Politics

Jimmy Carter sits down for breakfast with Pete Buttigieg ahead of Super Tuesday

Democratic presidential candidate former South Bend, Ind., Mayor Pete Buttigieg, left, meets with former President Jimmy Carter, center, at Buffalo Cafe in Plains, Ga., Sunday, March 1, 2020. (AP Photo/Matt Rourke)

(CNN) — Former President Jimmy Carter sat down to an early morning breakfast with Pete Buttigieg Sunday in his hometown of Plains, Georgia, following the former South Bend, Indiana, mayor’s disappointing showing in South Carolina.

Asked what he thinks of Buttigieg, Carter praised the former mayor and shared some candid commentary on his fight for the Democratic Party’s nomination. The pair was joined by their spouses for the morning meal at the Buffalo Café.

“I’ve liked him since I first met him. Year before last we built houses for Habitat for Humanity in South Bend, Indiana, because he was there,” Carter told reporters. “We got to know him then and I’ve liked him ever since.”

Carter then nodded to Buttigieg’s uncertain path ahead, saying, “He doesn’t know what he’s going to do after South Carolina.”

Buttigieg responded with a good-natured chuckle.

“Every day we’ll do the math,” he said. “We so enjoyed having the Carters in South Bend.”

The Buttigieg campaign is looking to make gains on Super Tuesday when voters in more than a dozen states across the US will cast votes for their preferred Democratic candidate.

The former mayor entered Saturday’s South Carolina contest in second place in the delegate count, but following a disappointing finish in the Palmetto State that netted him no new delegates, he now trails former Vice President Joe Biden and Vermont Sen. Bernie Sanders with just 26 delegates.

In a gaggle with reporters, Buttigieg conceded Biden’s surge in South Carolina was a significant one, telling CNN, “Certainly, the vice president’s victory last night in South Carolina was convincing, and it reflected the goodwill that he’s built up over years and decades, and of course the effect of the Whip (Democratic South Carolina Rep. Jim) Clyburn supporting him and the campaign that they ran.”

Buttigieg also acknowledged the challenging road ahead, telling reporters that “the whole idea of running for president is to make yourself useful, and to make sure that you are moving things in the right direction.”

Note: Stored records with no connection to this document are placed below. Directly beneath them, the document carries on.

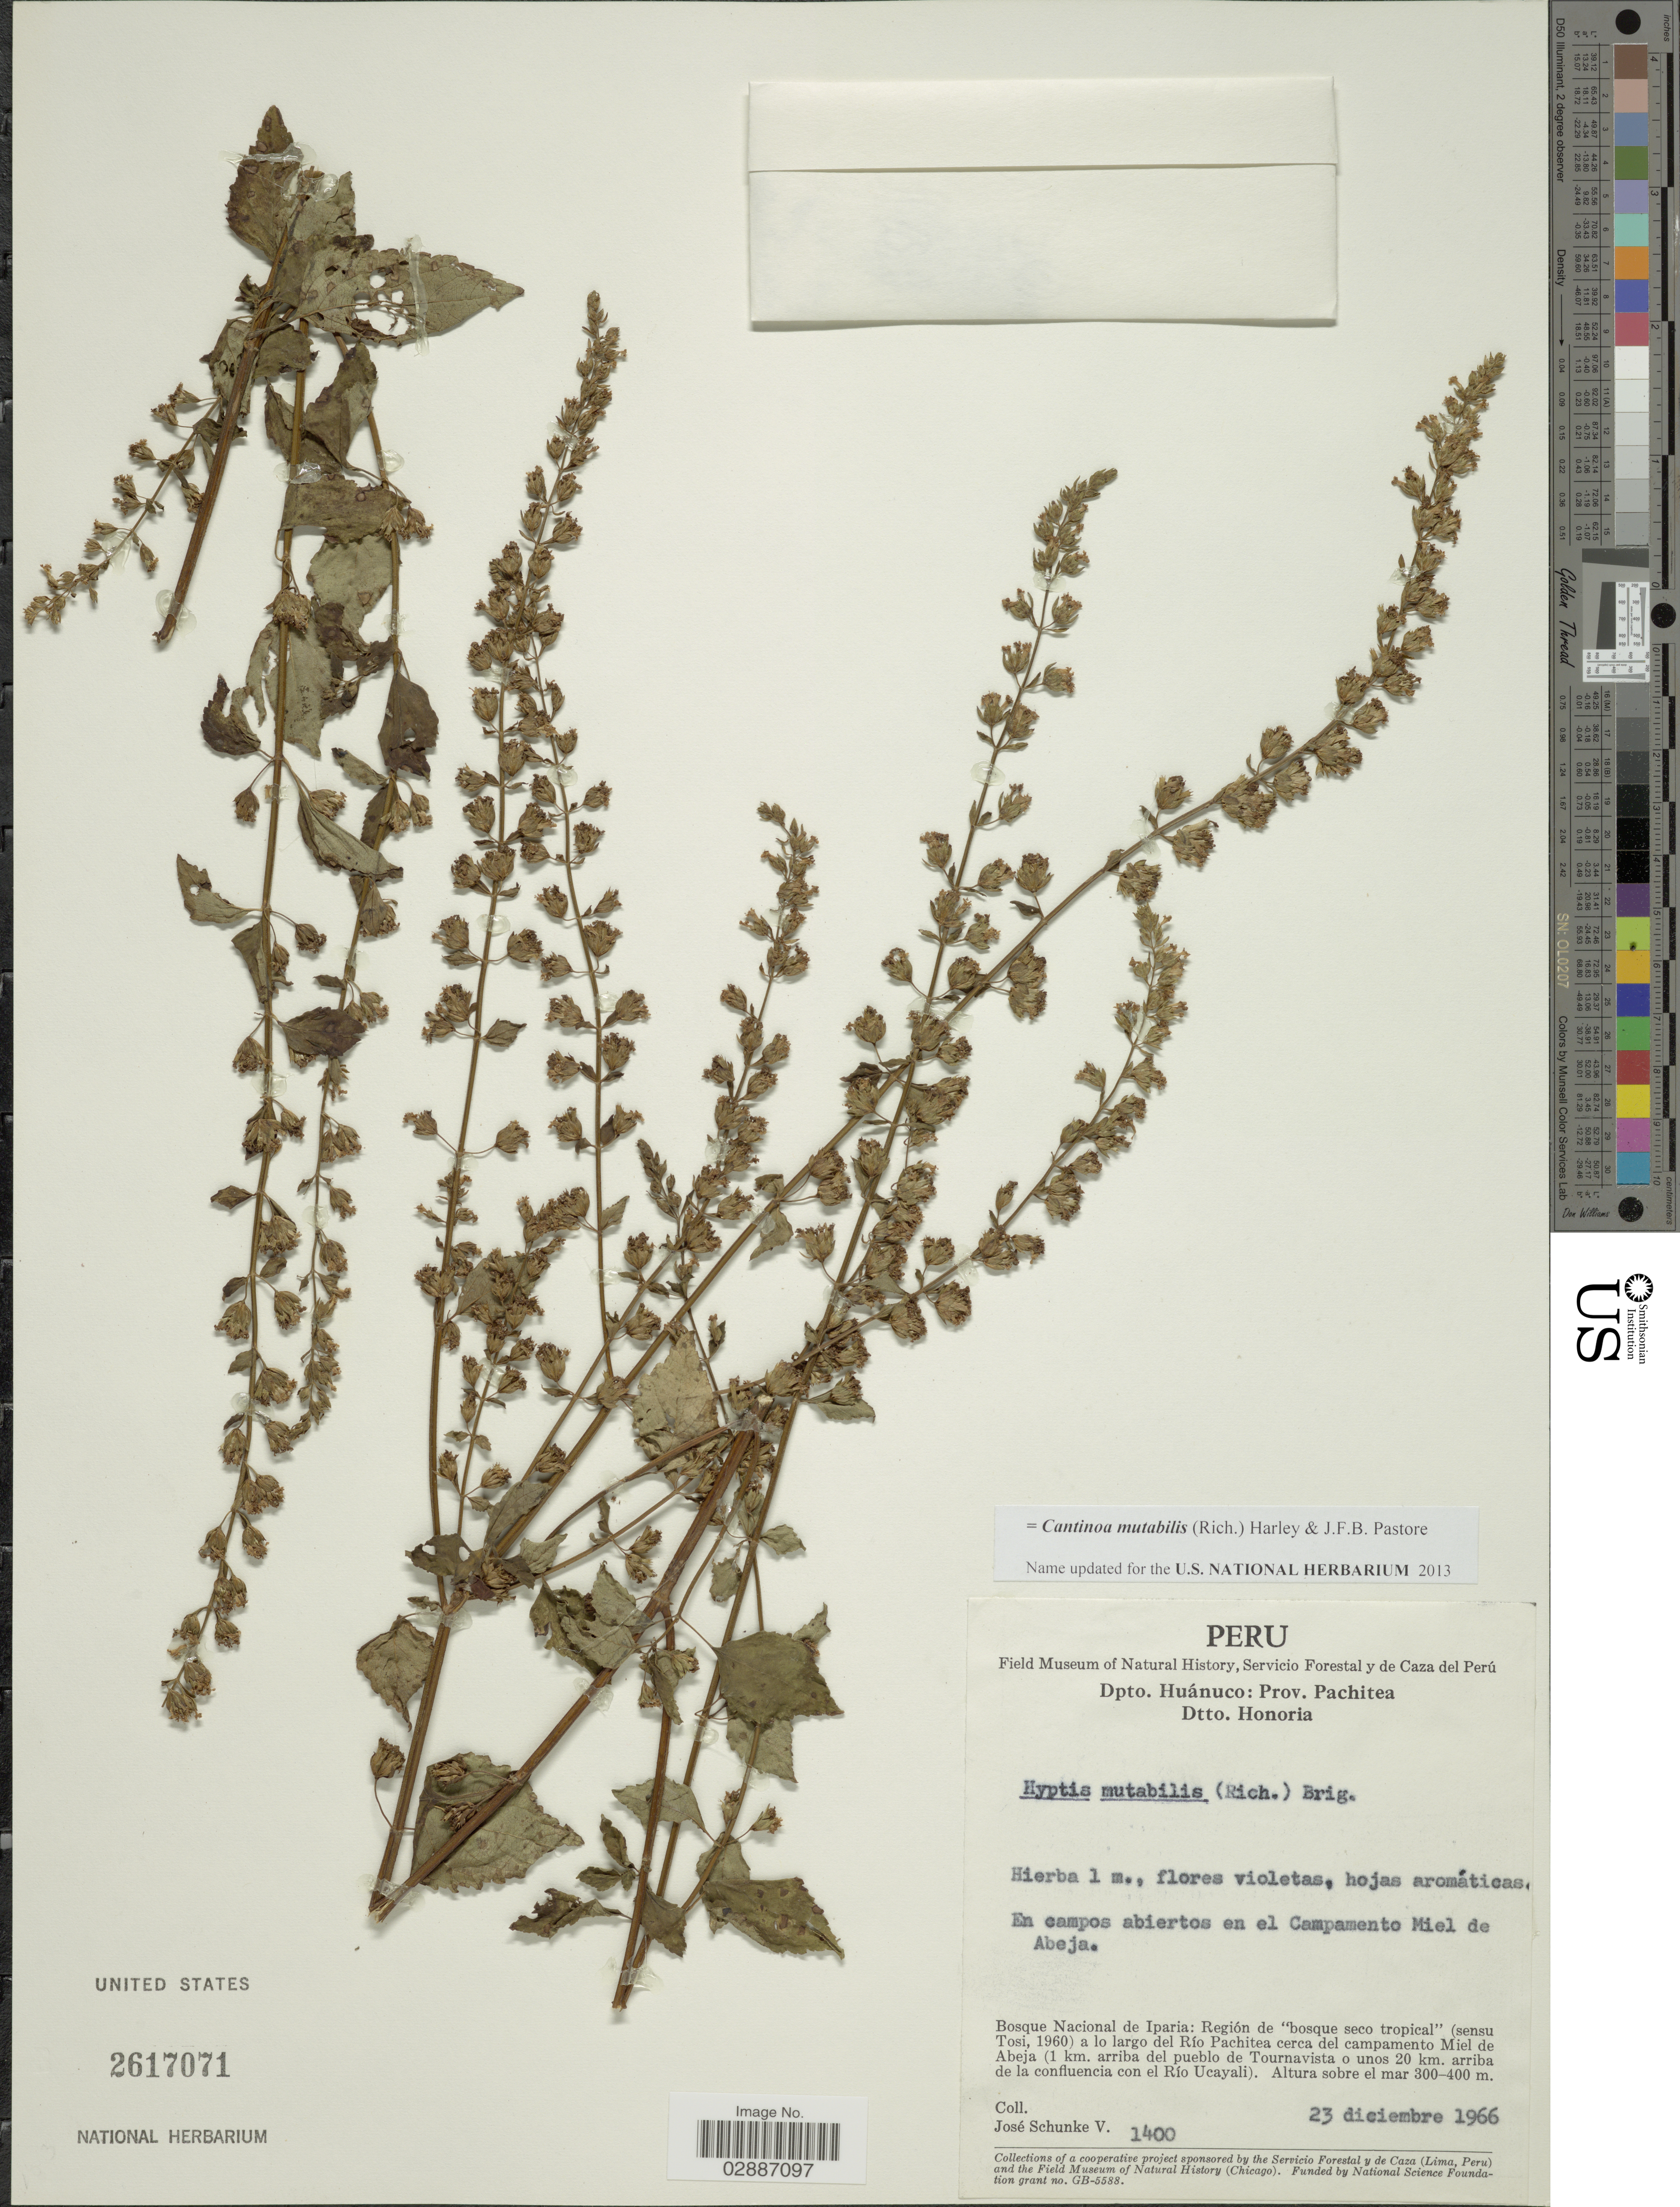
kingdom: Plantae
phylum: Tracheophyta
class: Magnoliopsida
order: Lamiales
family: Lamiaceae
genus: Cantinoa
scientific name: Cantinoa mutabilis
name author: (Epling) Harley & J.F.B. Pastore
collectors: J. Schunke Vigo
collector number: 1400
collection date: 1966-12-23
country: Peru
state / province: Huánuco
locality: Dpto. Huánuco: Prov. Pachitea. Dtto. Honoria. Bosque Nacional de Iparia: Región de "bosque seco tropical" (sensu Tosi, 1960) a lo largo del Río Pachitea cerca del campamento Miel de Abeja (1 km. arriba del pueblo de Tournavista o unos 20 km. arriba de la confluencia con el Río Ucayali).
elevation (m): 300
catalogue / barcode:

“And every day we get up, we assess where we are, and we look at how we can be making the biggest contribution to the future, and every day that we’ve been running this campaign has been based on our belief that our campaign’s message is the right one, the right alternative… to Sen. Sanders, but also the right alternative to President (Donald) Trump,” he said.

Buttigieg was set to join other candidates in Selma, Alabama, later Sunday to commemorate the historic 1965 civil rights march across the Edmund Pettus Bridge.